Activity: Narrow the data below down to the lines containing "index".

(Saved data entries)
.....
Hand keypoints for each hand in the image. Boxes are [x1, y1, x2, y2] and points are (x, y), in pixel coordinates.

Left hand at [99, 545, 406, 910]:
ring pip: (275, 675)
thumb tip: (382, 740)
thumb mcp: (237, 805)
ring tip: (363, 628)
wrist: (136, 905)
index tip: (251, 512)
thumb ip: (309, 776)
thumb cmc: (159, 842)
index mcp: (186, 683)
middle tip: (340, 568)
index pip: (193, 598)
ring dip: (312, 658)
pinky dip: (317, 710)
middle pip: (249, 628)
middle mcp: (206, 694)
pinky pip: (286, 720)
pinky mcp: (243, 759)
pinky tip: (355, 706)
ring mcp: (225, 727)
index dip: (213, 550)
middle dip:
.....
Result below:
index tip: (251, 512)
index mcp: (186, 683)
index pip: (193, 598)
index dip: (213, 550)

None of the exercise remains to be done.